Top 10 Database Vulnerabilities and MisconfigurationsTeam Shatter Exclusive

TeamSHATTER (Security Heuristics of Application Testing Technology for Enterprise Research) has researched the Top 10 Database Vulnerabilities in order to provide you with the most up-to-date vulnerabilities, risk and remediation information.

Each category has a post explaining the topic and providing you with best practices for remediating the following issues. Please leave us a comment if you have any questions about these vulnerabilities or run a search with the Threat Finder to learn more about your vulnerabilities.

  1. Default, Blank & Weak Username/Password
  2. SQL Injections in the DBMS
  3. Excessive User & Group Privilege
  4. Unnecessary Enabled Database Features
  5. Broken Configuration Management
  6. Buffer Overflows
  7. Privilege Escalation
  8. Denial of Service Attack DoS
  9. Unpatched Databases
  10. Unencrypted sensitive data – at rest and in motion


  1. posted on 06 July 2011

    Application owners are not willing to apply database patches unless it has been tested with their applications. This could take 6 months or even a year.

    What do we do in the mean time.

    Thank you.


  2. Andrew C. Herlands, CISSP, Director of Security Strategy, Application Security, Inc.
    posted on 11 July 2011


    I agree with your assessment.

    For most organizations, applying a database patch can be a long and drawn-out process (if it ever happens at all). The reasons are as diverse as the companies affected:
    • Patches tend to break things, requiring a long and sometimes costly acceptance testing process.
    • Patching databases requires skilled DBAs, resources that are often scarce and already overburdened.
    • DBAs often don’t have a good understanding of the security implications that a patch will remediate.
    • Due to the high cost of re-writing and testing software to ensure it is compatible with the latest patches, application vendors will just not support more recent patch releases.

    As the RDBMS vendors list the exact vulnerabilities that each patch fixes, every unpatched database (and the data inside them) are now vulnerable to these published exploits, many of which are listed as high risk.

    In light of this reality, various compensating controls are available to address these issues, of which I’ll mention a few below:

    Vulnerability Assessment: Scan your databases with an automated assessment tool that has an updated knowledgebase of the latest patch and vulnerability information.
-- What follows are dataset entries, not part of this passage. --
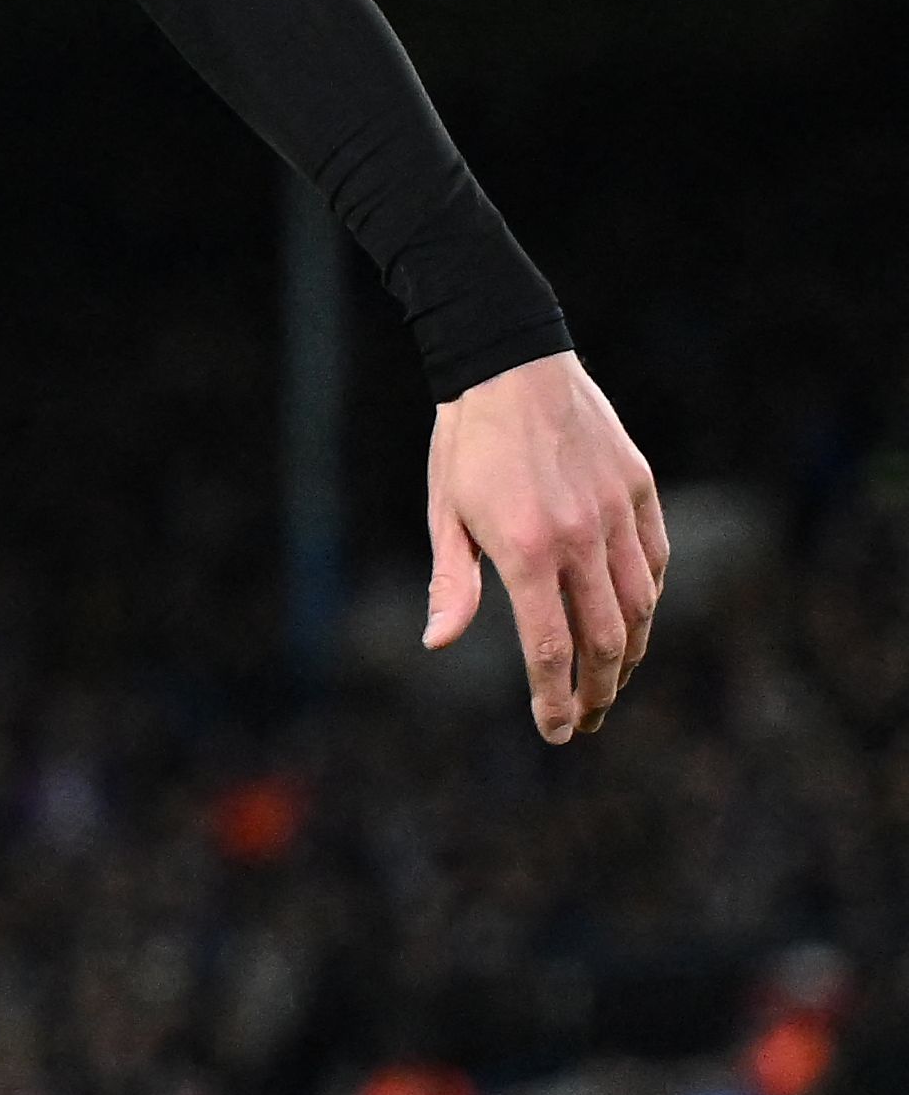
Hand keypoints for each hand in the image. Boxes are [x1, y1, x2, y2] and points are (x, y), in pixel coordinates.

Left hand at [423, 352, 665, 741]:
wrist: (511, 363)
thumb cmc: (466, 441)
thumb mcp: (444, 510)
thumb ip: (451, 582)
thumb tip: (438, 643)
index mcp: (526, 548)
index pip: (550, 647)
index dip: (554, 697)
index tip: (554, 730)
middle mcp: (581, 537)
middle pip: (605, 641)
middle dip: (598, 692)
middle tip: (585, 721)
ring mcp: (617, 514)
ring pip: (641, 608)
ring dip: (628, 657)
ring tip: (610, 683)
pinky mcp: (641, 490)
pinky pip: (655, 562)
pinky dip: (647, 602)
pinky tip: (632, 621)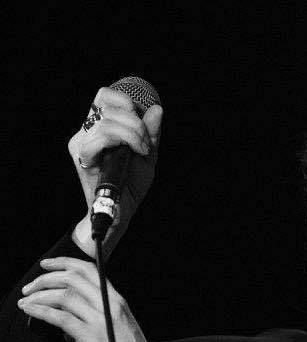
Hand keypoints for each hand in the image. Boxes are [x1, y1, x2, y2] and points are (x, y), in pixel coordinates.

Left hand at [17, 257, 162, 341]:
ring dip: (40, 295)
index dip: (66, 263)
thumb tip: (74, 316)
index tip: (49, 265)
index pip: (91, 270)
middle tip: (32, 286)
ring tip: (28, 300)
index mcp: (118, 302)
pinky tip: (31, 311)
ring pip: (65, 295)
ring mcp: (101, 320)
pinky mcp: (91, 336)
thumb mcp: (121, 328)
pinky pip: (61, 317)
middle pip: (74, 278)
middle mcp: (110, 306)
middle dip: (46, 278)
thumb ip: (100, 316)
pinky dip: (41, 311)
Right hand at [67, 86, 162, 258]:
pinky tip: (136, 153)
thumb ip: (151, 133)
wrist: (122, 211)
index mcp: (100, 127)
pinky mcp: (82, 157)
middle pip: (107, 105)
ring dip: (132, 133)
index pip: (105, 96)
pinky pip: (99, 138)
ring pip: (106, 122)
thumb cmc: (132, 184)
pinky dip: (123, 140)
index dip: (125, 100)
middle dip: (135, 120)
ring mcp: (82, 143)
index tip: (144, 122)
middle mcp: (87, 132)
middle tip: (146, 142)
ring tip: (143, 150)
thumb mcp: (148, 155)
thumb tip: (157, 109)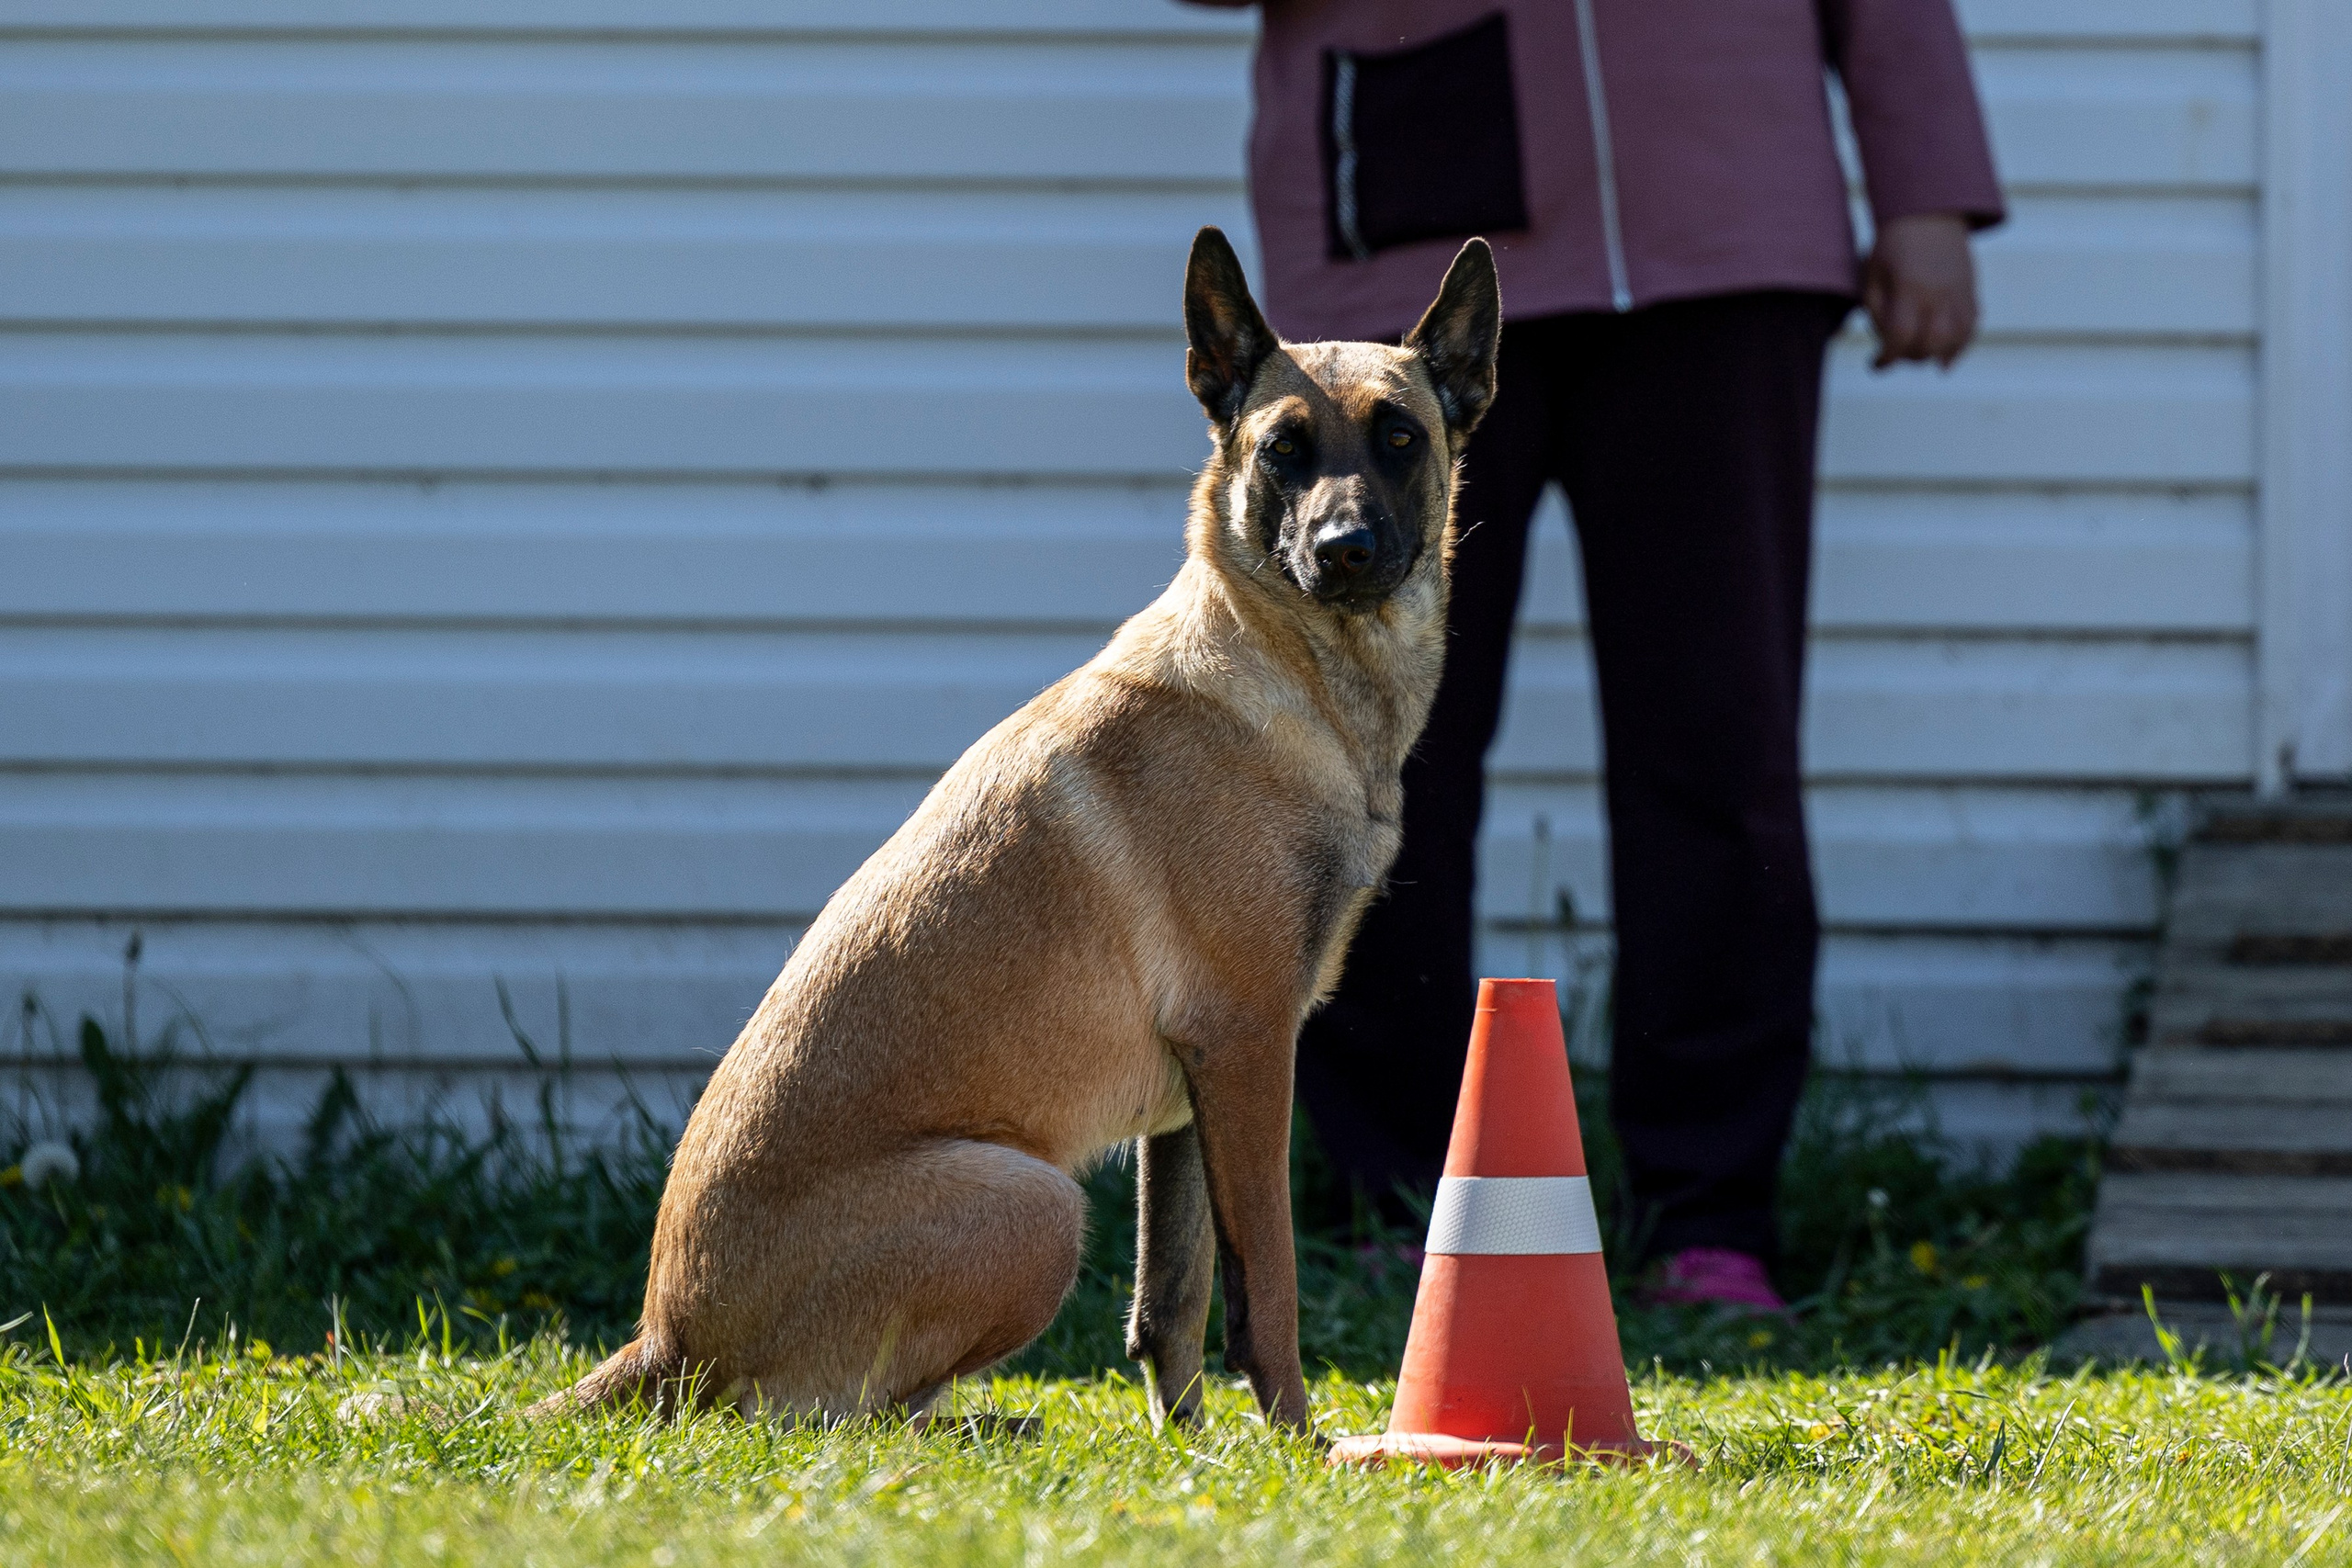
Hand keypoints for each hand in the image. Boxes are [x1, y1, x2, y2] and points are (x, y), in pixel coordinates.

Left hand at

This will give you a good idea of which databases contain known vulnerabilities, which ones are missing patches, and how to fix them if you can’t apply a patch.

    User Rights Review: Many of your database users have accumulated excessive privileges over time. Excessive privileges, in conjunction with known vulnerabilities, is one recipe for the Insider Threat.

    Database Activity Monitoring: One of the most effective compensating controls for unpatched vulnerabilities is real-time database activity monitoring (DAM). Real-time DAM, in conjunction with an up-to-date knowledgebase, provides many benefits, including real-time threat assessment and alerting, privileged user monitoring, and is a great way to prove your organization has effective controls around it’s sensitive data.

    Virtual Patching/Blocking: Some DAM solutions also offer the option to selectively block specific types of database user activity, at the database. This feature provides organizations with two attractive compensating controls; Block privileged users from performing unauthorized actions in the database (I.e. Accessing sensitive data); and blocking users that attempt to leverage a known (patched or unpatched) vulnerability.

    At the end of the day, keeping up with the latest patches will only address a small part of your overall database compliance and security issues. Databases contain an organizations most valuable information, and are constantly being probed for weaknesses by people who want your data. No single layer of security is impregnable and no amount of patching will ever completely fix all your vulnerabilities, which is why security experts encourage organizations to take a “defense-in-depth” security approach. Find and fix your vulnerabilities, eliminate excessive database privileges, alert/block unauthorized, malicious, or suspicious activity, monitor your authorized users, and regularly review analytic reports. You’ll soon be on your way to a process of continuous compliance, and will have added a solid set of security layers around your databases.

    Andrew C. Herlands, CISSP, Director of Security Strategy, Application Security, Inc.

  3. Mobile App Developer India
    posted on 21 November 2012

    When I reported on database management issues, DBAs told me they were well aware of the common security issues that can lead to a data breach. But, they often said the DBMSs containing sensitive data typically are surrounded by a number of different security systems, reducing the threat of an attack.